AIM OF THE EXERCISE:
Write out the following listing's lines from the one with "notebook: present [1180,821,1320,886]" to the one with "decorative tray: present", exactly, with both included and no others.

-------- DATA IN THIS EXERCISE --------

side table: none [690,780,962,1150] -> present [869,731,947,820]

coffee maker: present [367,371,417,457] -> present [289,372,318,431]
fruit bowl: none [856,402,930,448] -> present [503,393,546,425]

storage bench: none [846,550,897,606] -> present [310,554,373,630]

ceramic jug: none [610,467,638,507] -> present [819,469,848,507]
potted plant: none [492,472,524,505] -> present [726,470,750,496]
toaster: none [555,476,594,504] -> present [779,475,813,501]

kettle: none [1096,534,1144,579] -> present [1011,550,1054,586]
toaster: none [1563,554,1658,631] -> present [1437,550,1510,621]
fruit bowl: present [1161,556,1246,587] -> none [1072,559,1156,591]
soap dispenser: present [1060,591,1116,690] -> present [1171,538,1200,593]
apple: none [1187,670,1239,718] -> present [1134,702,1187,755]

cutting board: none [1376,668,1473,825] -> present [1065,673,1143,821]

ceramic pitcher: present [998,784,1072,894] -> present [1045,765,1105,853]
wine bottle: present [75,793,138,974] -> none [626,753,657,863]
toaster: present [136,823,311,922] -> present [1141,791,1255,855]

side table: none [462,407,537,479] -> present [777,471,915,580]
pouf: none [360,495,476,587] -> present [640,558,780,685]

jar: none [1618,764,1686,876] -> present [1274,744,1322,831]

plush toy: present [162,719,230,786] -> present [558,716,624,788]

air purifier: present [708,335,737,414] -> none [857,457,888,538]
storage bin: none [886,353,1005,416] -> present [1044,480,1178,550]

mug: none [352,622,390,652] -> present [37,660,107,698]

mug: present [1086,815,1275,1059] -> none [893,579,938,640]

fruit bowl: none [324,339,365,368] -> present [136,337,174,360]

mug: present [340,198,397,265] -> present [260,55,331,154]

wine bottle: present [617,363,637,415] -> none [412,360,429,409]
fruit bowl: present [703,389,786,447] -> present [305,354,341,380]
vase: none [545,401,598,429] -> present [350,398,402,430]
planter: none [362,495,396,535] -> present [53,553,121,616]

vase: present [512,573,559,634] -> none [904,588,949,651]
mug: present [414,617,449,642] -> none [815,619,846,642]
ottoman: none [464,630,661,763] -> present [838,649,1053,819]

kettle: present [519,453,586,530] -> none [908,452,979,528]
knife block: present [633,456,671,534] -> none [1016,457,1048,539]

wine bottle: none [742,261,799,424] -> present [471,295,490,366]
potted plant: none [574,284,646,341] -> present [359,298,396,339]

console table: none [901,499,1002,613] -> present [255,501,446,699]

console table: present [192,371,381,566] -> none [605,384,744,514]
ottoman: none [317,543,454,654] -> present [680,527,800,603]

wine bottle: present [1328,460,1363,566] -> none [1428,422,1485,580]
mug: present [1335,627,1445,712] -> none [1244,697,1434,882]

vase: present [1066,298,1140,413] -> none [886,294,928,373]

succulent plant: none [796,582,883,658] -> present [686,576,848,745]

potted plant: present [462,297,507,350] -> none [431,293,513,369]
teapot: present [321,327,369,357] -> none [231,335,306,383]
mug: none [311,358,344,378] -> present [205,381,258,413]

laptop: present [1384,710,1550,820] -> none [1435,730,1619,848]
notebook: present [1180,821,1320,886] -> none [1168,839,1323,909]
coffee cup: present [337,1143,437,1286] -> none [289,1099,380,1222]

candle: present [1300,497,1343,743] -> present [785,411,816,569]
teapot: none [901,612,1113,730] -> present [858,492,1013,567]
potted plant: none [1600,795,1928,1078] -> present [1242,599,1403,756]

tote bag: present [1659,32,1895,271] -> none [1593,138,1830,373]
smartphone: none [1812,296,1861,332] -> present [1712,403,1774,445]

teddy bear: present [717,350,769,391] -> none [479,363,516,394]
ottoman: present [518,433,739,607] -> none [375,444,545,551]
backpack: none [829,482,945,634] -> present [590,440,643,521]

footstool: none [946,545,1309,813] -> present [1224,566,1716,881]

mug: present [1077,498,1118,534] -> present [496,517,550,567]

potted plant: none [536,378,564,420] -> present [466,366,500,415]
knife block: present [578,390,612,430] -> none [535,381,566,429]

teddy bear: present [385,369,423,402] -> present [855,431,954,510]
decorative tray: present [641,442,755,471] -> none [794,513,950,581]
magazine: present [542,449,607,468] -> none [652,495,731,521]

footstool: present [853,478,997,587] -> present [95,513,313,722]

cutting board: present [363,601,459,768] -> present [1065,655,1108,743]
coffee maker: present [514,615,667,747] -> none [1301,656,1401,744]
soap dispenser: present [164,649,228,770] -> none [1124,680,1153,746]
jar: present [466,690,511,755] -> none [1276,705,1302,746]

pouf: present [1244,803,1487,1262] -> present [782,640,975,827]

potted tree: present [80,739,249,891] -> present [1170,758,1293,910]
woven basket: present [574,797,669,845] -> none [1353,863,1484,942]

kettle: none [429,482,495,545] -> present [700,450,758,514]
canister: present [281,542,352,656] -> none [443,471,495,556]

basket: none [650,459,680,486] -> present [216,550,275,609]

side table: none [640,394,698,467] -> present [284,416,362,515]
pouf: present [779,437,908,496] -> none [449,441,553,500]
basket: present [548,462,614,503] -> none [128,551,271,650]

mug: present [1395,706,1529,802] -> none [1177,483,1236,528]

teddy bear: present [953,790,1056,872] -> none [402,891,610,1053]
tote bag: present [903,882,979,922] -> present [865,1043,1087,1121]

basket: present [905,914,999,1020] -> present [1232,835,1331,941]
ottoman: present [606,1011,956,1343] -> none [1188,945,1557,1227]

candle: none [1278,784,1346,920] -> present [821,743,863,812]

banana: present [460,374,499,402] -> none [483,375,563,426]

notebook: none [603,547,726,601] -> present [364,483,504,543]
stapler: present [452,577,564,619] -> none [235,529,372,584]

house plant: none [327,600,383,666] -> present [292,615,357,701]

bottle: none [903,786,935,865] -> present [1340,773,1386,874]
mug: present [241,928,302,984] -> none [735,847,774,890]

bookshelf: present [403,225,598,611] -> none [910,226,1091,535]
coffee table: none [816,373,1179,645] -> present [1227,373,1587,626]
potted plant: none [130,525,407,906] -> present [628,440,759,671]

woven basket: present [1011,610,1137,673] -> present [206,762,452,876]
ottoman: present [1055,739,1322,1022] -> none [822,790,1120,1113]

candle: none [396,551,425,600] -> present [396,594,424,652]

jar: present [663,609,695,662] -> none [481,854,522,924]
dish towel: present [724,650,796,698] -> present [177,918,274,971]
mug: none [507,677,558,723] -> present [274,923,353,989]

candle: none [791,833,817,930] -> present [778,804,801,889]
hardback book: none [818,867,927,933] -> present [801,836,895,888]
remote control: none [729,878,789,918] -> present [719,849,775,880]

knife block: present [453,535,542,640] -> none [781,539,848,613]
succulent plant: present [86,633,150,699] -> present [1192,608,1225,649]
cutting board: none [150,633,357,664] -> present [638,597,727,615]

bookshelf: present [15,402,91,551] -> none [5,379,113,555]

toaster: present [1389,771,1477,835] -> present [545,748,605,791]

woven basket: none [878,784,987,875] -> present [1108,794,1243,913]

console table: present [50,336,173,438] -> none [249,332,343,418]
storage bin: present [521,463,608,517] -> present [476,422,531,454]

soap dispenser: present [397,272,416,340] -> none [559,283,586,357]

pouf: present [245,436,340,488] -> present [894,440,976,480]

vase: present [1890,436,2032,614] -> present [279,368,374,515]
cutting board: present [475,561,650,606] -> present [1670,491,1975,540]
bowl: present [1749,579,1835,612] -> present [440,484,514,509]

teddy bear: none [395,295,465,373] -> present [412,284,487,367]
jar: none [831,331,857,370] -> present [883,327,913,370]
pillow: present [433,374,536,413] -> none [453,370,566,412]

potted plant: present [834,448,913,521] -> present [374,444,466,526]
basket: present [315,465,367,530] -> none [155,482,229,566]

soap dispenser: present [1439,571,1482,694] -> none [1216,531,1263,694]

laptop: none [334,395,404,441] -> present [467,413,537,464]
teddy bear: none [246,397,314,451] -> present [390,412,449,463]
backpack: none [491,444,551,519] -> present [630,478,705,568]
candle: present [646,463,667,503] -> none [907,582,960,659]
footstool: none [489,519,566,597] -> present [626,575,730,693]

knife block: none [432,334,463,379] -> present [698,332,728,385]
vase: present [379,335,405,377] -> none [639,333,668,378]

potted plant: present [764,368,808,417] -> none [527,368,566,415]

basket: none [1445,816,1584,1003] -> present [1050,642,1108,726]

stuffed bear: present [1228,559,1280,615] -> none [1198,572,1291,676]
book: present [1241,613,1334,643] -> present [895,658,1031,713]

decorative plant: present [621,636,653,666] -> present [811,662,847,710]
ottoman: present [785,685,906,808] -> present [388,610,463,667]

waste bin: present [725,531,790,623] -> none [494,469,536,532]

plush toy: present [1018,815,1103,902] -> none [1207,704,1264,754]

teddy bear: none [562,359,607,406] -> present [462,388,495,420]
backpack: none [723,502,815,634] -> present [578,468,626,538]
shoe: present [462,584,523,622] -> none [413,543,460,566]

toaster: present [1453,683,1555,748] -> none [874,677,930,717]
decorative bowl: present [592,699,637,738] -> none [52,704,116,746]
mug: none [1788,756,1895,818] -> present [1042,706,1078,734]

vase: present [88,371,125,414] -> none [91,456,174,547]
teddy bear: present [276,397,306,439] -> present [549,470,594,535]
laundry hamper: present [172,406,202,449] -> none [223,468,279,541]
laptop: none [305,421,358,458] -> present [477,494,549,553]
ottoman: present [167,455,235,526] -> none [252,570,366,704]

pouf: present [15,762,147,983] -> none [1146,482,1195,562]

--------

COMPLETED EXERCISE:
notebook: present [1180,821,1320,886] -> none [1168,839,1323,909]
coffee cup: present [337,1143,437,1286] -> none [289,1099,380,1222]

candle: present [1300,497,1343,743] -> present [785,411,816,569]
teapot: none [901,612,1113,730] -> present [858,492,1013,567]
potted plant: none [1600,795,1928,1078] -> present [1242,599,1403,756]

tote bag: present [1659,32,1895,271] -> none [1593,138,1830,373]
smartphone: none [1812,296,1861,332] -> present [1712,403,1774,445]

teddy bear: present [717,350,769,391] -> none [479,363,516,394]
ottoman: present [518,433,739,607] -> none [375,444,545,551]
backpack: none [829,482,945,634] -> present [590,440,643,521]

footstool: none [946,545,1309,813] -> present [1224,566,1716,881]

mug: present [1077,498,1118,534] -> present [496,517,550,567]

potted plant: none [536,378,564,420] -> present [466,366,500,415]
knife block: present [578,390,612,430] -> none [535,381,566,429]

teddy bear: present [385,369,423,402] -> present [855,431,954,510]
decorative tray: present [641,442,755,471] -> none [794,513,950,581]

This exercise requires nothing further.